By David Ciccarelli
When a potential investor puts forward a due diligence request, the simple fact that an outsider will be examining your business under a microscope can be intimidating to say the least. However, due diligence requests are a natural and required step in the fundraising process, regardless of if you’re seeking debt or capital by selling equity.
Having recently been through our own investor round, which culminated in $18 million from Morgan Stanley Expansion Capital, this is a topic I realized more entrepreneurs need to be aware of as they go through the process on their own.
Understanding what kind of questions you’re likely to face will mentally prepare you and in turn, you can assemble a lot of the documentation ahead of time. There are four main due diligence request types I've encountered during our own journey. Here's what is being sought after in each, and how to best provide it.
Financial Due Diligence
- Audited financial statements: Most deals are created (and terminated) based on the financial profile of the company. Expect to be asked to deliver audited financial statements for the last two fiscal years.
- Income statements and revenue streams: In addition to your historical annual financial statements, most investors will also ask to see your income statement broken down month by month and by revenue stream. If one of your revenue streams is not pulling its weight, be prepared to explain why it continues to operate. The concentration of revenue in a single month, seasonality, large one-time occurrences (e.g. a big deal that closed), as well as revenue by customers will be analyzed for your company’s ability to repeat the performance, and as such, determine if there are indicators of risk of your company failing in the future.
- Accounts receivable: The statistic that investors are looking for is not only the amount in accounts receivable (AR), but also the average days in AR or days sales are old (SDO). Anywhere under 30 days is incredible because it means your customers are paying you within the month. A DSO number between 30 and 45 is certainly acceptable, while a figure larger than 90 means that you have a poor accounts-receivable process. Now is the time to get this number buttoned up and be prepared for the questions and to share your action plan for improving the situation, so it isn’t seen as a red flag.
- Financial projections: Your financial model will illustrate how you intend to use the funds, as well as allow you to test out different assumptions, conduct a sensitivity analysis and quickly understand which inputs drive financial performance. The most important point here is to create believable projections that you can explain with confidence.
Legal Due Diligence
- Background checks, light investigations and proper documentation: Criminal checks, background checks and other light investigations through the legal system will ensure that you’ve been operating above board. After getting the all clear, expect more organizational legal requests, such a description of the legal structure, the certificate of incorporation, articles of incorporation and other business registrations or intellectual property. Investors are in effect buying a portion of the corporation, which is, after all, a legal entity. Be patient with this aspect of the process. Rushing it or attempting to take shortcuts may be enough for the investor to have pause. Confirm with your lawyer that all your documents are assembled and in good standing, and you’ll be able to quickly turn these requests around.
Customer Due Diligence
- References and reviews: You wouldn’t hire a new employee without checking references. Investors will want to check references from people who have conducted business with you.

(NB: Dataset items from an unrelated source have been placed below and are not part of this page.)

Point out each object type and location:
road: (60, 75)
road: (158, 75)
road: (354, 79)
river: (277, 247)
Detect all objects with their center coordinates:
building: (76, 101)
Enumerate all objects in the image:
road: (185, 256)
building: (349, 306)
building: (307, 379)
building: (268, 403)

Customer references are great to have for a variety of reasons, including media opportunities, guest speakers on webinars or conferences, and yes, for when investors want to hear about their experience firsthand. If you haven’t begun a customer reference program, do so in earnest. Start a list of your most loyal customers and create a spreadsheet to track positive customer stories, ensuring you always obtain proper permission to share these stories, so you can use them later on in a case study presentation for investors. Stick to using a reference account no more than once or twice per year. Overusing a key account may leave a bad taste in their mouth, whereas most people are willing to offer up 30 minutes a couple times over the course of a year, especially if they are fans of your company. Remember to send a thank-you card, flowers or treats for their office as a small token of your appreciation. It won’t go unnoticed.
Market Due Diligence
- Assessment of market opportunity: Investors at all stages will want to confirm the size of the opportunity, and as I see it, the bigger the better.

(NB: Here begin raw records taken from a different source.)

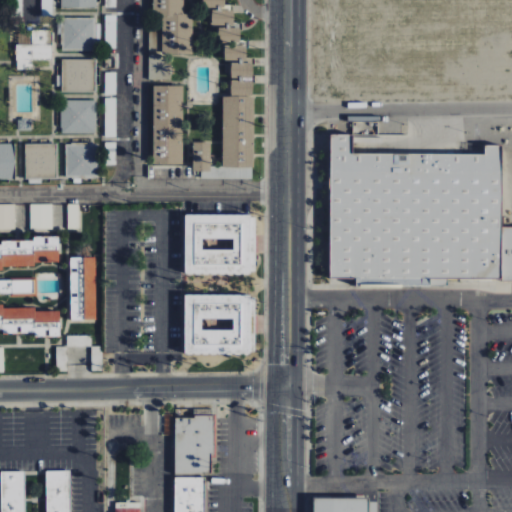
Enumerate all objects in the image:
building: (110, 3)
building: (78, 4)
road: (27, 7)
building: (46, 11)
road: (263, 13)
building: (173, 26)
building: (225, 30)
building: (110, 31)
building: (77, 34)
building: (34, 51)
building: (158, 68)
building: (77, 75)
building: (239, 79)
road: (121, 96)
road: (400, 111)
building: (78, 116)
building: (166, 124)
building: (228, 143)
building: (109, 153)
building: (80, 159)
building: (40, 160)
road: (144, 192)
road: (288, 195)
building: (414, 207)
road: (141, 214)
building: (7, 216)
building: (40, 216)
building: (73, 216)
building: (416, 217)
building: (218, 244)
building: (28, 251)
building: (16, 286)
building: (81, 288)
road: (399, 299)
building: (28, 321)
building: (216, 324)
building: (79, 341)
road: (141, 359)
road: (141, 389)
road: (476, 390)
road: (371, 394)
parking lot: (416, 400)
road: (295, 437)
building: (193, 443)
road: (148, 450)
road: (233, 450)
road: (272, 450)
road: (15, 455)
road: (52, 455)
road: (442, 481)
road: (334, 485)
road: (251, 487)
building: (12, 491)
road: (477, 496)
road: (394, 497)
road: (295, 499)
building: (338, 505)
building: (343, 505)
building: (126, 507)
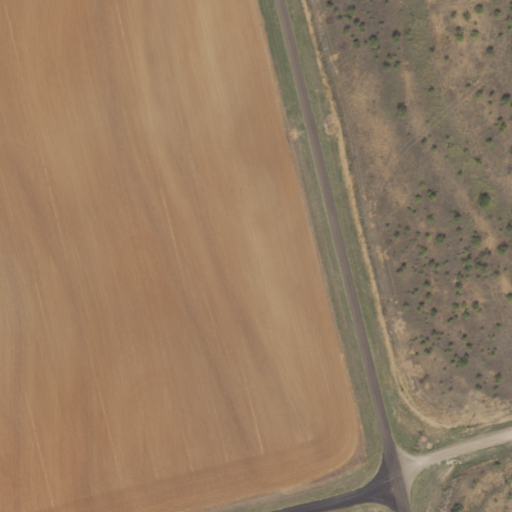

- Total addressable market worksheet: You can’t just pitch that you’ll be a billion-dollar company without demonstrating that you’ve done your research and have validated the market. To do that, create a total addressable market worksheet. This worksheet includes the following:
- Brief overview of core services, target markets, and the pain points you address for your end clients
- Discussion on key industry drivers of growth of target markets current environment trends and market share
- Rationale behind use of proceeds and supporting metrics to link the use of the funds to the projected result
- Discussion on sales forecast and sales model
- Discussion on historical income statement and balance sheet
- Overview of your company’s unique attributes
- Discussion of competition
- Key success factors with supporting metrics (e.g. customer surveys)
- Key management team and brief overview of each of their key priorities
While it may seem overwhelming, the biggest commitment you need to assemble all of the above is time. And while some may complain and say that time is money, each minute spent in compiling all necessary due diligence document is an investment in your future that could pay off exponentially. What better opportunity is there than that?
David Ciccarelli is the co-founder and CEO of Voices.com, the online marketplace that connects business people with professional voice over talent.